9. A reactor according to Claim 8 in which the direction of flow of the heat transfer fluid remains overall in the forwards direction through the jacket and the reversal of the direction of flow is momentary and creates an oscillation in the flow and turbulence/mixing is subsequently effected as the fluid passes through the flow restrictions created by the interrupting elements.

10. A reactor according to Claim 8 or Claim 9 in which actuators are used to momentarily pulse the flow of the heat transfer fluid in the reverse direction.

11. A reactor according to any of the preceding claims employing a controlling loop using analytical instrumentation to monitor the system and using the analysis to cause changes in the operating conditions to achieve the desired temperature profile and energy balance along the reactor.

12. A reactor according to Claim 11 comprising multiple stages and the rate of change in heat is measured at each stage; allowing for an assessment of the reaction rate and the stability of the reaction along the reactor.

13. A continuous reaction process wherein a process fluid flows through a reactor provided with a jacket through which heat transfer fluid passes wherein the direction of flow of the heat transfer fluid is periodically reversed.

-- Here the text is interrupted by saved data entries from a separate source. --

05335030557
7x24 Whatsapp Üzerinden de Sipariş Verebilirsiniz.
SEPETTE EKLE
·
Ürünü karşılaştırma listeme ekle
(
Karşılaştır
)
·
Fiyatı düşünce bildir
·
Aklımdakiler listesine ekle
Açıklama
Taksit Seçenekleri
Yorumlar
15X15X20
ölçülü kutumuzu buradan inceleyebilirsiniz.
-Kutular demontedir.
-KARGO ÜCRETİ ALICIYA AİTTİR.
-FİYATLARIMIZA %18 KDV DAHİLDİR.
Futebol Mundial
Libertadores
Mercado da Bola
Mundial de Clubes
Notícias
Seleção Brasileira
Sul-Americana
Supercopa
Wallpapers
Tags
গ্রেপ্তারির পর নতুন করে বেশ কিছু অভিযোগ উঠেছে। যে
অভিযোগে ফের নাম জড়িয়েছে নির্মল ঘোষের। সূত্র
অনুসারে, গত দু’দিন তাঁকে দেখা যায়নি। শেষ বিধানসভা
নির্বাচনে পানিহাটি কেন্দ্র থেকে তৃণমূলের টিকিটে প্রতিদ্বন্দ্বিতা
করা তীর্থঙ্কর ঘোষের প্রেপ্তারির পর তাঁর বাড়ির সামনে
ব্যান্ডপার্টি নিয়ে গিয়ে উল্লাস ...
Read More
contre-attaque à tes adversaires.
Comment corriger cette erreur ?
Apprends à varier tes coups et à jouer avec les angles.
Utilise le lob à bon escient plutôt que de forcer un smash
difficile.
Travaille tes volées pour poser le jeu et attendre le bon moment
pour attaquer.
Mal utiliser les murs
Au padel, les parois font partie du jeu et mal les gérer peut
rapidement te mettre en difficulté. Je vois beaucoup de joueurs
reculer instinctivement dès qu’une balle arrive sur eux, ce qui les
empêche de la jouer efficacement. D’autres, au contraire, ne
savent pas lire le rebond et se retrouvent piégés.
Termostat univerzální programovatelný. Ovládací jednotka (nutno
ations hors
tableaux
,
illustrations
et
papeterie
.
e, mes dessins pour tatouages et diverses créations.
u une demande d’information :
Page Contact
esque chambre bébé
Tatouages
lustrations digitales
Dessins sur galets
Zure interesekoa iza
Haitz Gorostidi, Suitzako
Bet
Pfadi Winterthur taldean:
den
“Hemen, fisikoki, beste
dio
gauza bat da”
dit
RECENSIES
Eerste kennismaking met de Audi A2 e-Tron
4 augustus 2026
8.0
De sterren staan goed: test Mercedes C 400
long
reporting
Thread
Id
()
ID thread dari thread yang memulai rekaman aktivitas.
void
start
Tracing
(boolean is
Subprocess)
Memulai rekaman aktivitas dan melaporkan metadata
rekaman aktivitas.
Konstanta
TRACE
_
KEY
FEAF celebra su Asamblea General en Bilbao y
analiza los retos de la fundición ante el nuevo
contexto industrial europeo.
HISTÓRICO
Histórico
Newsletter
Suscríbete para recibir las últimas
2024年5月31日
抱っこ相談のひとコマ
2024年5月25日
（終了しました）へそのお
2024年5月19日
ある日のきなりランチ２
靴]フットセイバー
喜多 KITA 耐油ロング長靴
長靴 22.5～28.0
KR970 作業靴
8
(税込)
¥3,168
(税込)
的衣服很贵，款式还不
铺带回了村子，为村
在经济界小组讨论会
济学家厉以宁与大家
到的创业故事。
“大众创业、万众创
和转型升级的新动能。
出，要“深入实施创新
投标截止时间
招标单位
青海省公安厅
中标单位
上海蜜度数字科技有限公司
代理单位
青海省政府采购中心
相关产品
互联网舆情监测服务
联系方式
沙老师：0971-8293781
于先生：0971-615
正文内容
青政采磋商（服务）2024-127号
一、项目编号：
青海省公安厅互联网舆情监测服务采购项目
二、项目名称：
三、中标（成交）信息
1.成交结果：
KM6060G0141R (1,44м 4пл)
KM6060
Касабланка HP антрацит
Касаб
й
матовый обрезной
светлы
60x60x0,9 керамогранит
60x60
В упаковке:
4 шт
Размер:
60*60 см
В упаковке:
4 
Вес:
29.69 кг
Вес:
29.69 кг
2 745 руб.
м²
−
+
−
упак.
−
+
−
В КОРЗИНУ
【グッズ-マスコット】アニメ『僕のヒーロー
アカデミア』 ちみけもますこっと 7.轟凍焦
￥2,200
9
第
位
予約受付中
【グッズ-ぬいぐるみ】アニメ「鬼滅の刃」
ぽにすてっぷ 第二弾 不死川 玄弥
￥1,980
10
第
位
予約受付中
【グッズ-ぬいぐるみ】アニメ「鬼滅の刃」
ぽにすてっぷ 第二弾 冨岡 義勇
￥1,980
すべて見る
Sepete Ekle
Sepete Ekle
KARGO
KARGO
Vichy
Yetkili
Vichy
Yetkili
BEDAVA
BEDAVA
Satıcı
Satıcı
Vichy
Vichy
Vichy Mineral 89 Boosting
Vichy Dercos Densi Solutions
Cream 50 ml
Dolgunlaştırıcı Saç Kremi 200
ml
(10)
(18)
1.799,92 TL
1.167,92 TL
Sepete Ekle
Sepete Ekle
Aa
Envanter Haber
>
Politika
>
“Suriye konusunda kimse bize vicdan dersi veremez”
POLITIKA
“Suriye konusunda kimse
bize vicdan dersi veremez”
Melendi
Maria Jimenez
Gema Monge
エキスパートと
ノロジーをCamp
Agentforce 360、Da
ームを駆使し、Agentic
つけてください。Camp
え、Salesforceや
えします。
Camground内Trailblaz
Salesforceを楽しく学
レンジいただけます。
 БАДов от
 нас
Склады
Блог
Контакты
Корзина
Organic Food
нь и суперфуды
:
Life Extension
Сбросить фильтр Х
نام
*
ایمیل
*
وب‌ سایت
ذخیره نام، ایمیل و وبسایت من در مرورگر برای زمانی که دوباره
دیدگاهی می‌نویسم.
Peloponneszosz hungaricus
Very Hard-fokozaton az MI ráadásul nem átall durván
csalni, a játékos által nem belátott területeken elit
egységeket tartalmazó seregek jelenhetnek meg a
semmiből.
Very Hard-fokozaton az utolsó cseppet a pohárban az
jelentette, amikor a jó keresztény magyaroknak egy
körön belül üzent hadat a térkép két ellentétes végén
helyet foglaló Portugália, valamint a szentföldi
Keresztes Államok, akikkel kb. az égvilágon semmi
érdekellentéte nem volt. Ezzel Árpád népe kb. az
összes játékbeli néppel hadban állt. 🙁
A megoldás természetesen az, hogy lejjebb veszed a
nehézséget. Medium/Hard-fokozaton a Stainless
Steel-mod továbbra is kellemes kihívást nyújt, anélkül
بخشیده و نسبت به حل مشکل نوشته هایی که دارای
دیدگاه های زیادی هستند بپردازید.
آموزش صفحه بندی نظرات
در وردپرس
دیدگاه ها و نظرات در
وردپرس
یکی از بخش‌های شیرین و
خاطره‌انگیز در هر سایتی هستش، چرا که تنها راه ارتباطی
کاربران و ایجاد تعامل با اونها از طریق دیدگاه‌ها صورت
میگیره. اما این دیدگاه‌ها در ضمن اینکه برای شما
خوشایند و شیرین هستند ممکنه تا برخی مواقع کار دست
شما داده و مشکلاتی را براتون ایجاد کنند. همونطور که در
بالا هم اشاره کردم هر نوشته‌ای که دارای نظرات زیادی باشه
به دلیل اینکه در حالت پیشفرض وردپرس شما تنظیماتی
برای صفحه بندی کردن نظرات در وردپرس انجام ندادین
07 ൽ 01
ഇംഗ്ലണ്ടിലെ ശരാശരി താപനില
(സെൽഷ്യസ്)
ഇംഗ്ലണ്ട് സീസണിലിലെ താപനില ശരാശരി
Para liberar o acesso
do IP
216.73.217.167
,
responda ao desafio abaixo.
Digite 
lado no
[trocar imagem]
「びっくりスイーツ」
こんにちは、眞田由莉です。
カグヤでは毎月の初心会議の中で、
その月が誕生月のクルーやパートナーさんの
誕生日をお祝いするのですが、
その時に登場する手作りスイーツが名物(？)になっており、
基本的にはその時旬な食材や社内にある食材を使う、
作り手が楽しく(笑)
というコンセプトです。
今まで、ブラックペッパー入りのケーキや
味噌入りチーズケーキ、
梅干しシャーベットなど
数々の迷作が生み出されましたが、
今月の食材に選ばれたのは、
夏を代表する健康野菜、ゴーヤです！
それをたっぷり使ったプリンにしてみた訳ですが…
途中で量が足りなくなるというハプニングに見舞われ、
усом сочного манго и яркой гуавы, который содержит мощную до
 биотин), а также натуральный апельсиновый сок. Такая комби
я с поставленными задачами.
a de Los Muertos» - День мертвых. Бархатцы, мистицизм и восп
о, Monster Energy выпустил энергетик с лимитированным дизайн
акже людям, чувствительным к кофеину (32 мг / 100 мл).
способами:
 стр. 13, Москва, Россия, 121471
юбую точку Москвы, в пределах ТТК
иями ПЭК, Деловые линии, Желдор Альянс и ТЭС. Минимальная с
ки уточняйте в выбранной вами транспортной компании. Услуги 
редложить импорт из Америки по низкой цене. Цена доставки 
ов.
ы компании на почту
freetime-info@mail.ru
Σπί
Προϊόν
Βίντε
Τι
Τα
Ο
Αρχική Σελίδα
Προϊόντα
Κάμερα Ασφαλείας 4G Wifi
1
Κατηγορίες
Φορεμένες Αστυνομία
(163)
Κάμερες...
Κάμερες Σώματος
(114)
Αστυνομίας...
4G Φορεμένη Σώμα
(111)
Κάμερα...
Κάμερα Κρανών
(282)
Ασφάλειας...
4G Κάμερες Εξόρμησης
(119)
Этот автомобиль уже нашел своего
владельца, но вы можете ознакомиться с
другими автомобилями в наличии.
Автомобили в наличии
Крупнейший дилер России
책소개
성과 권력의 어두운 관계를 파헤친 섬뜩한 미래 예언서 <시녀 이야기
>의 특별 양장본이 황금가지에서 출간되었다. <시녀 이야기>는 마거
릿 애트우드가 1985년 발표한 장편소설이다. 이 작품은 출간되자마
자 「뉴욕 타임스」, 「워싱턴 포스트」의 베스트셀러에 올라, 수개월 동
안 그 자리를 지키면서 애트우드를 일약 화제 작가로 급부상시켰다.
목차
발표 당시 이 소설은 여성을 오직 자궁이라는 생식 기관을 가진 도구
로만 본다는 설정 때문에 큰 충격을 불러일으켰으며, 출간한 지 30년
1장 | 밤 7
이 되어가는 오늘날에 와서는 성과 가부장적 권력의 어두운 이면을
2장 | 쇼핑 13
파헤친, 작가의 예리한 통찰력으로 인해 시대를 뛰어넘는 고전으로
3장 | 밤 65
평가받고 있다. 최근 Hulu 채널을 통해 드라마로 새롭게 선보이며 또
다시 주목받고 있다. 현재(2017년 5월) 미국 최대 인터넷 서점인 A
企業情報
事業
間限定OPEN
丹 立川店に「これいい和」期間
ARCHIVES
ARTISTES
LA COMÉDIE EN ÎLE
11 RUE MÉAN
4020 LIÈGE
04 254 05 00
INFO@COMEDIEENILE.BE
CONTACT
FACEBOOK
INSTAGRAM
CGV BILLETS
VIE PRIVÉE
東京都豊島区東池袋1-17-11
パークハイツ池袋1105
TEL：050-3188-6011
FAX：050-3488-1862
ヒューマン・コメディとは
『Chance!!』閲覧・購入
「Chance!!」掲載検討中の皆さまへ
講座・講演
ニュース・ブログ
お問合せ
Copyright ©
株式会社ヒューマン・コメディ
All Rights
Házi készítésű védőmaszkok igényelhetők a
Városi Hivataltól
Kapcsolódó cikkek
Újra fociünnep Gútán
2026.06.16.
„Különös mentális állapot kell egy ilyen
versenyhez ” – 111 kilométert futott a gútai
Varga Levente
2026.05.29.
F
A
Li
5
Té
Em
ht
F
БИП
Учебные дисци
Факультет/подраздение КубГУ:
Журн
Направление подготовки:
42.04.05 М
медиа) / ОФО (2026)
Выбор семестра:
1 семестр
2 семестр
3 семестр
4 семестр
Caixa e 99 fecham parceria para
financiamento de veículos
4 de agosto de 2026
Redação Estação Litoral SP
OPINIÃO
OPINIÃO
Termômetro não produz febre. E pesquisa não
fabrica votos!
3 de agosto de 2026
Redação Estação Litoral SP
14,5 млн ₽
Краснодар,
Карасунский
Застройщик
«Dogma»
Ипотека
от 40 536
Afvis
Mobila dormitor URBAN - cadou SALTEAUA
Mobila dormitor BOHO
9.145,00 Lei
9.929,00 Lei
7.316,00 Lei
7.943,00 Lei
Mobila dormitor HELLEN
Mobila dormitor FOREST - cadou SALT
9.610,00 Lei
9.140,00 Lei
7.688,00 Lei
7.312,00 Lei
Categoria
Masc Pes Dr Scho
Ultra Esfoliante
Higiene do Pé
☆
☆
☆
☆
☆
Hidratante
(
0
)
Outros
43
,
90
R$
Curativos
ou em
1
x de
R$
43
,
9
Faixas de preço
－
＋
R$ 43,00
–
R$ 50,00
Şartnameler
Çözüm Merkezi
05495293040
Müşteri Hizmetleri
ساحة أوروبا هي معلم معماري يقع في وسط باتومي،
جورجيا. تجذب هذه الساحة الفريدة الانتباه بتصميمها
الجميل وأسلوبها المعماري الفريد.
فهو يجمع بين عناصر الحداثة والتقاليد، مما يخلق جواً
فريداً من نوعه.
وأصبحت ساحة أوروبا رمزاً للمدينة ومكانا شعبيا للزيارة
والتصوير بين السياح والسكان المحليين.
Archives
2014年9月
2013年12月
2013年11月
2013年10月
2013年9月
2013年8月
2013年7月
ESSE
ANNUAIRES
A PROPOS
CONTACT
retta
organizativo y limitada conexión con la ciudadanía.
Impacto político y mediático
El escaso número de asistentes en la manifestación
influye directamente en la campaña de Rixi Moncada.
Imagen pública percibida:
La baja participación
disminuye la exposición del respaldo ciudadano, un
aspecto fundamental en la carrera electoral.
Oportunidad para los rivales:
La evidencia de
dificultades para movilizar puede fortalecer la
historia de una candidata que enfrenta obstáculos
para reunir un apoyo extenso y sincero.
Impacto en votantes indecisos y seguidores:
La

14. A continuous reaction process wherein reactants flow through a reactor tube provided with a jacket which heats or cools the process material contained in the reactor tube wherein internal mixing of the heat transfer fluid is provided within the heat transfer jacket in order to create turbulent flow of the heat transfer fluid.

15. A continuous reaction process according to Claim 14 in which the turbulence in the heat transfer fluid is created by the provision of flow interrupting elements within the jacket.

16. A process according to Claim 15 in which the interrupting elements are loose spheres within the jacket.

17. A process according to Claim 15 or Claim 16 in which the interrupting elements are baffles.

18. A process according to any of the preceding claims in which the flow interruption elements have a high thermal conductivity.

19. A process according to Claim 18 in which the interrupting elements are small spheres.

20. A process according to Claim 19 in which the spheres are metal spheres having a copper exterior.

21. A process according to any of Claims 13 to 20 in which the direction of flow of the heat transfer fluid is momentarily reversed within the jacket.

22. A process according to any of Claims 13 to 21 comprising a chemical reaction.

23. A process according to any of Claims 13 to 21 comprising a physical reaction.

24. A process according to Claim 23 comprising crystallisation.